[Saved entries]

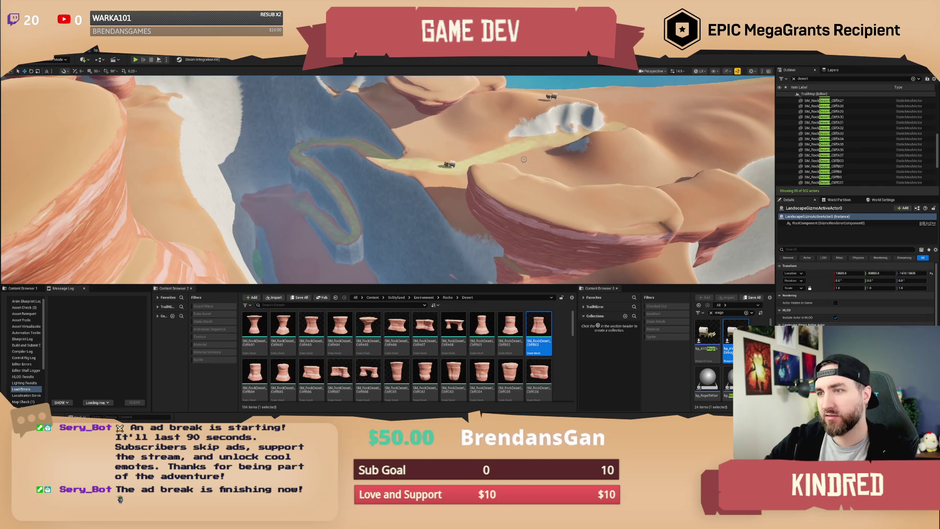
scroll(523, 159, up, 10)
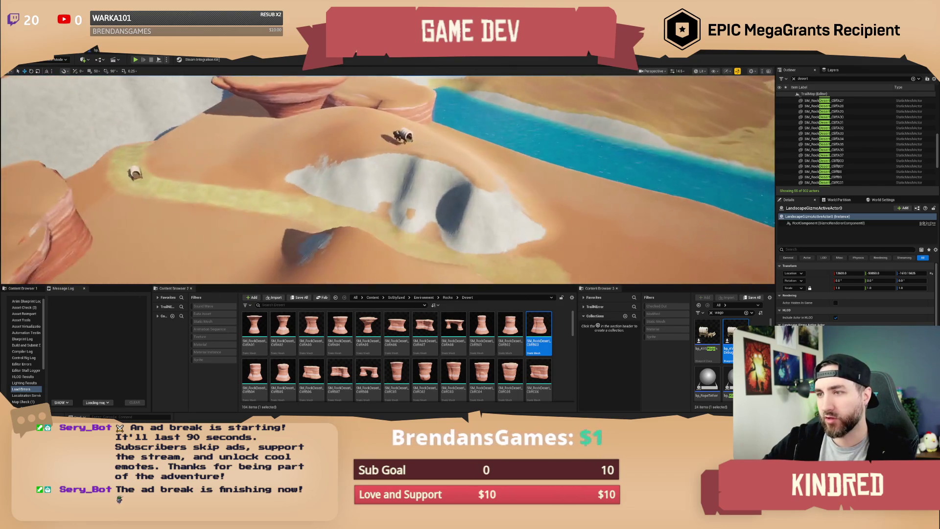
scroll(388, 176, up, 5)
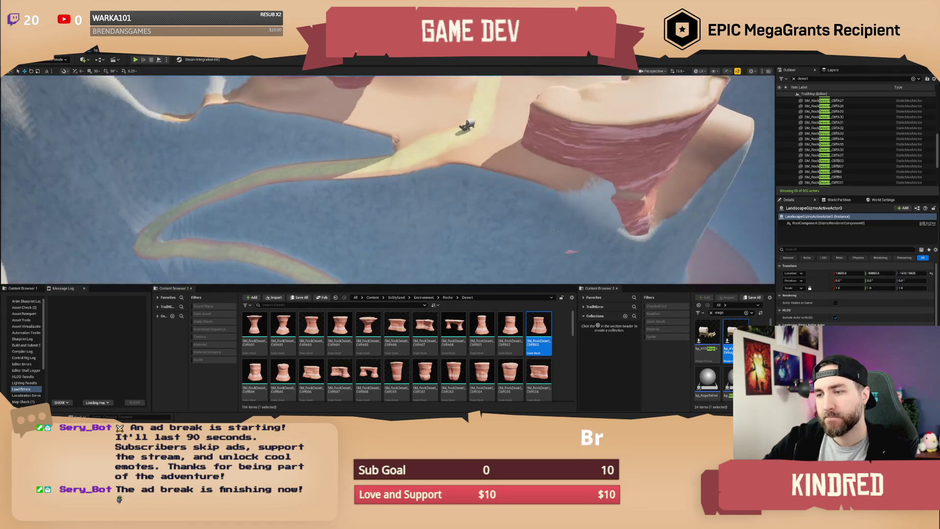
key(Left)
key(Left)
key(Left)
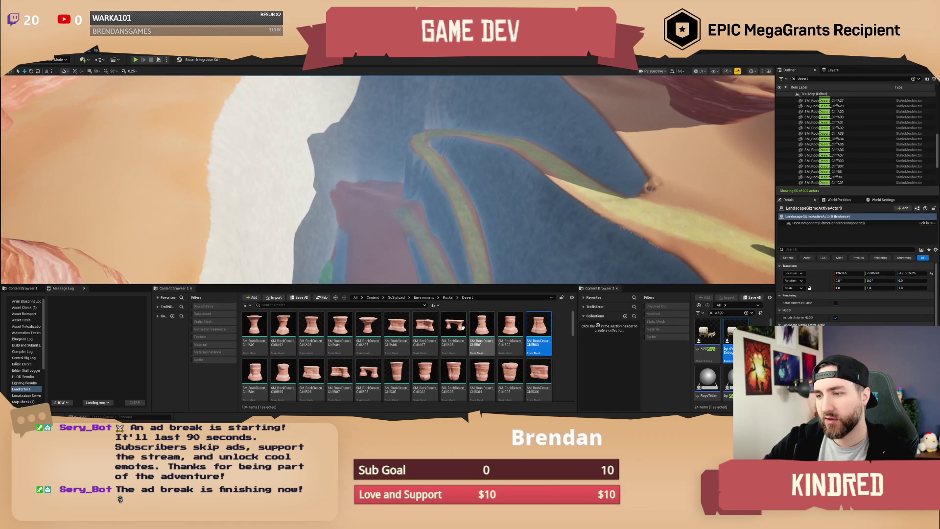
click(368, 190)
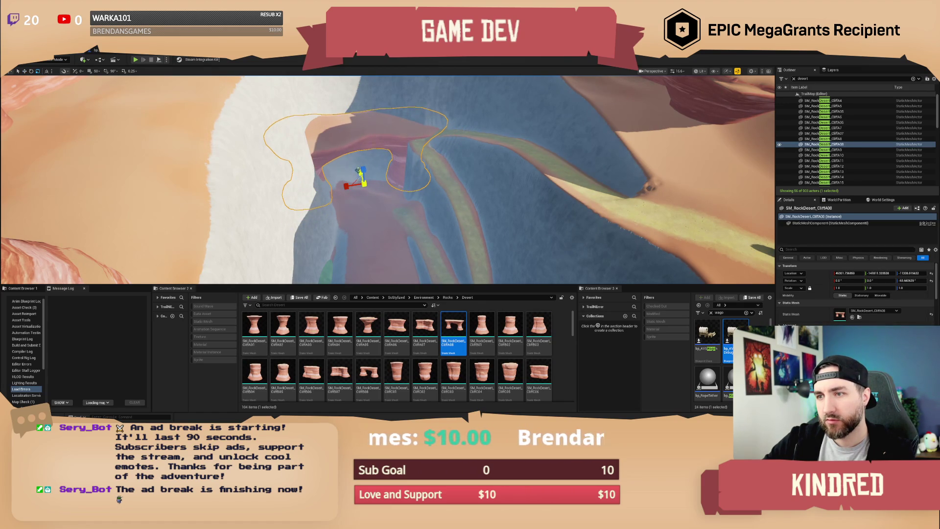
- Rotate the CliffA08 cliff arch about 20 degrees to Z -73 and adjust its height slightly
key(Escape)
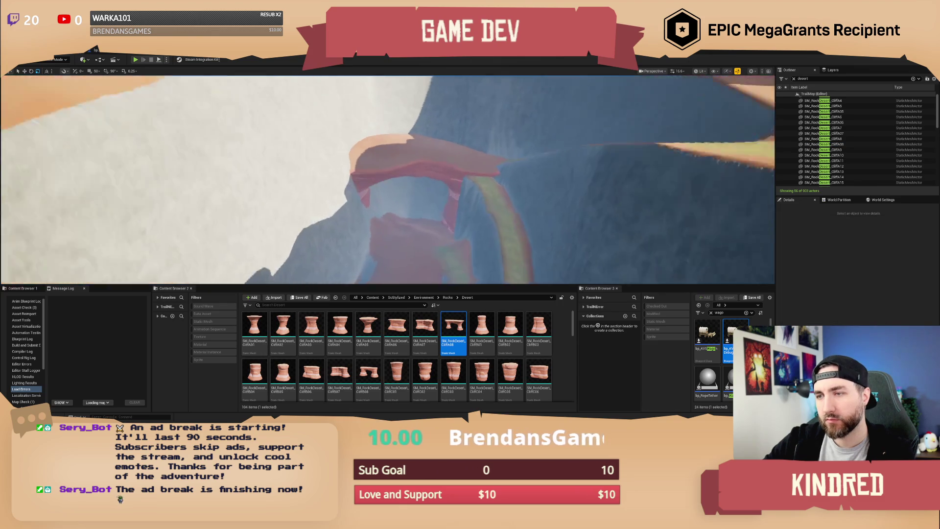
key(w)
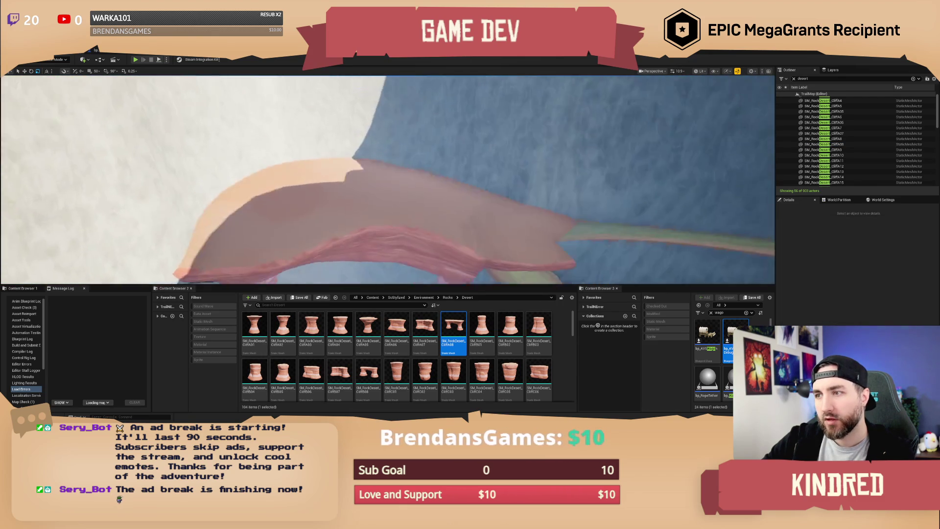
click(408, 216)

*Task statement:*
Copy each line of the records precisely and drop any images they hold.

*Reply to the task:*
scroll(523, 159, up, 10)
scroll(388, 176, up, 5)
key(Left)
key(Left)
key(Left)
click(368, 190)
- Rotate the CliffA08 cliff arch about 20 degrees to Z -73 and adjust its height slightly
key(Escape)
key(w)
click(408, 216)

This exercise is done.